XSS: Cross-Site Scripting - Basic Security Part 2

NB: This is the second post in a series of posts on web application security.

XSS covers a number of various attacks, but the common thread is that someone gets to execute code in the context of your web page and domain. Doing that, they can do all sorts of things, primarily collecting data from logged in users, like session IDs, or worse.

There are a number of things you can do to help minimize the impact of an XSS vector against your site—and you should do them, because the more complicated the app, the more subtle holes you’re likely to end up with. We’ll cover those later, but first, let’s cover the first level of due diligence. You need to:

  • …properly escape any user content that ends up in your pages’ HTML.
  • …not use tag or attribute blacklists.
  • …audit the source of data that ends up rendered.

Any template language worth using, like Django or Jinja2, will automatically HTML-escape anything variable you output, unless you take special steps not to. Don’t disable automatic escaping. Anything that needs to let HTML through should be opt-in, so you minimize the surface area of attack.

There is an interesting case with localization. For example, you might need to localize the string Hello, <span>Username</span>. Localization (L10n for short) 101 says you can’t do the simple thing:

_('Hello,') + ' <span>' + escape(username) + '</span>'

Because in some locales, the name will need to come first. And you can’t do the other simple thing, because it’s insecure:

_('Hello, <span>%s</span>') % username

In fact, in Jinja2, at least, interpolation marks the translated string as unsafe and will cause everything, even the <span> tags to get escaped.

For cases like this, we built a filter in Jingo (our Jinja-for-Django template adapter) that escapes input and then interpolates it, marking the final output as safe. An example from our code base, in Jinja2:

{{ _('<em>Editing</em> {title}')|fe(title=page.title) }}

Even if page.title has HTML in it, that will be escaped, but the <em> tags will not. This is getting into more complicated use cases, but it is possible, and critical, with L10n and other concerns, to default to escaping content.

Sometimes you need to let some HTML through. For example, a blog with comments may want to let commenters use some HTML tags. To do this safely, use a white-list approach, and a tool like Bleach.

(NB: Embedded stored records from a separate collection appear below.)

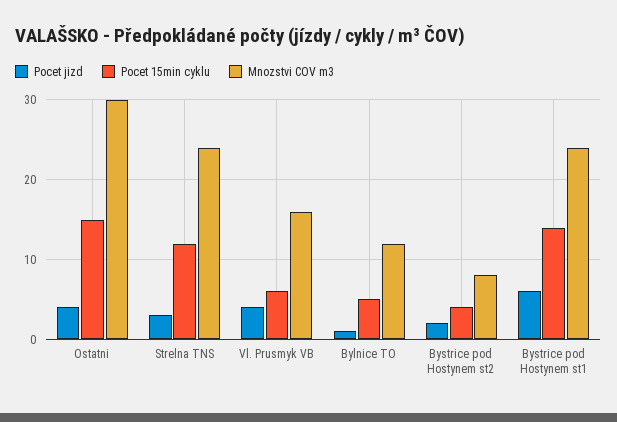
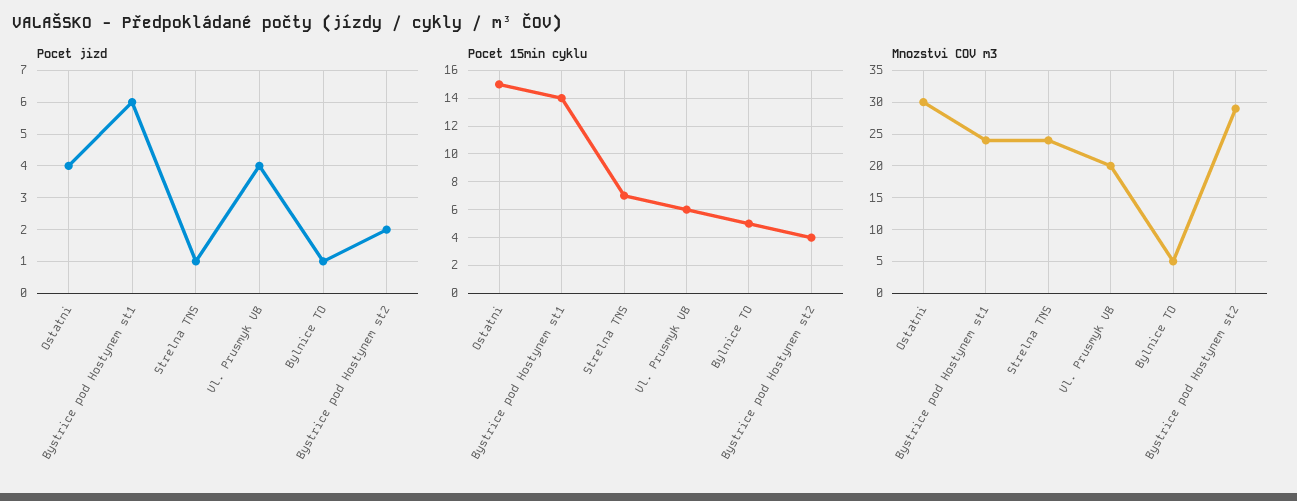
  {
    "Pocet jizd": {
      "Ostatni": 4,
-     "Strelna TNS": 3,
+     "Strelna TNS": 1,
      "Vl. Prusmyk VB": 4,
      "Bylnice TO": 1,
      "Bystrice pod Hostynem st2": 2,
      "Bystrice pod Hostynem st1": 6
    },
    "Pocet 15min cyklu": {
      "Ostatni": 15,
-     "Strelna TNS": 12,
+     "Strelna TNS": 7,
      "Vl. Prusmyk VB": 6,
      "Bylnice TO": 5,
      "Bystrice pod Hostynem st2": 4,
      "Bystrice pod Hostynem st1": 14
    },
    "Mnozstvi COV m3": {
      "Ostatni": 30,
      "Strelna TNS": 24,
-     "Vl. Prusmyk VB": 16,
+     "Vl. Prusmyk VB": 20,
-     "Bylnice TO": 12,
+     "Bylnice TO": 5,
-     "Bystrice pod Hostynem st2": 8,
+     "Bystrice pod Hostynem st2": 29,
      "Bystrice pod Hostynem st1": 24
    }
  }

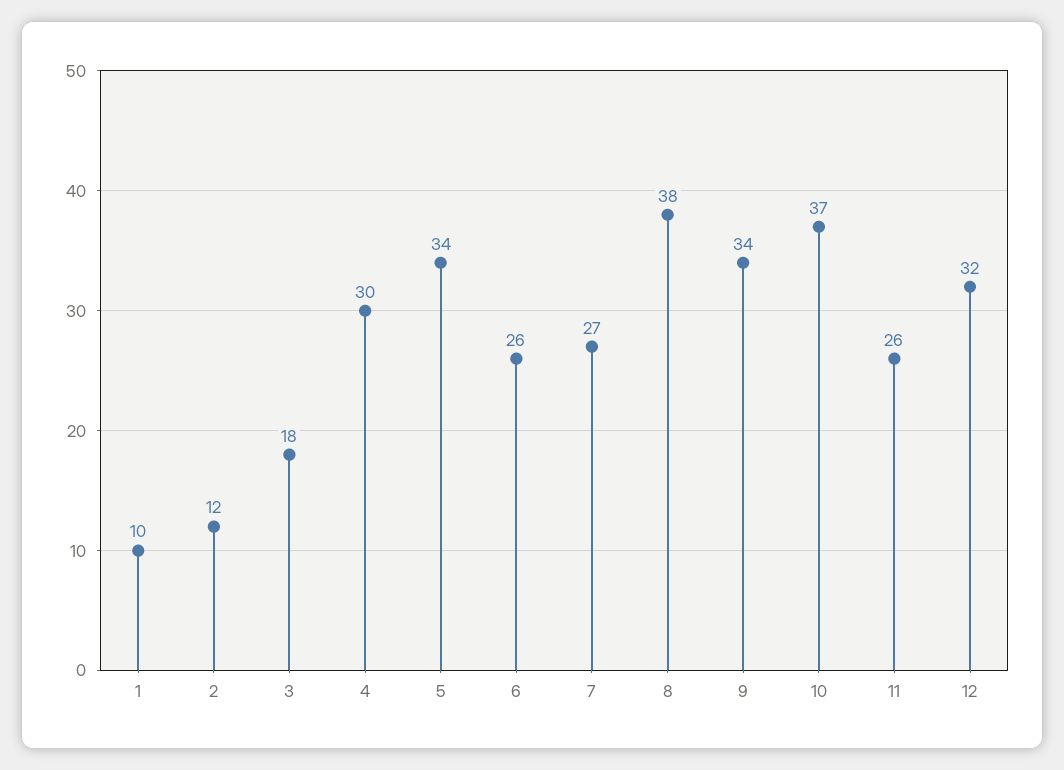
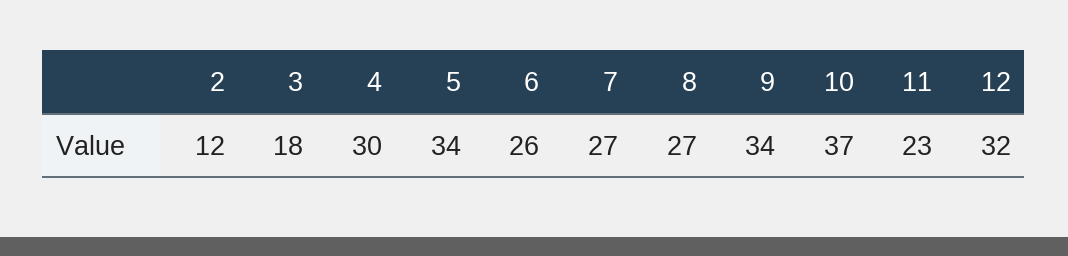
  {
-   "1": 10,
    "2": 12,
    "3": 18,
    "4": 30,
    "5": 34,
    "6": 26,
    "7": 27,
-   "8": 38,
+   "8": 27,
    "9": 34,
    "10": 37,
-   "11": 26,
+   "11": 23,
    "12": 32
  }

comment = bleach.clean(comment, tags=['em', 'strong', 'br'])

Bleach will not only escape any tags not in the whitelist, it will also close unbalanced tags so you won’t have a stray <b> or <div> ruining your whole page’s layout.

On JavaScript

Because I just fixed this bug, I’d like to talk about JS a bit.

It’s easy, even with JS frameworks, to simply put together a string of HTML and add it to the DOM via innerHTML. If user data ends up in one of these strings, you can have a problem. For a very simple example:

var stuff = '<h2>' + username + '</h2>';
document.getElementById('#subhead').innerHTML = stuff;

Now username doesn’t need to be escaped as JavaScript, but as HTML. Even if it came from the server packaged safely as a JS string, you’re still creating an XSS vector.

The route I chose, because it was expedient, was essentially to implement Python’s markupsafe.escape or PHP’s htmlspecialchars() in JS.

But if you’re starting from scratch or from a place where you already have a DOM node, you can generally use a JS framework to help you. For example, in jQuery, the .text() method uses the DOM’s .createTextNode and so escapes any special characters:

$('#subhead h2').text(username);

At least in the latest jQuery, that’s safe.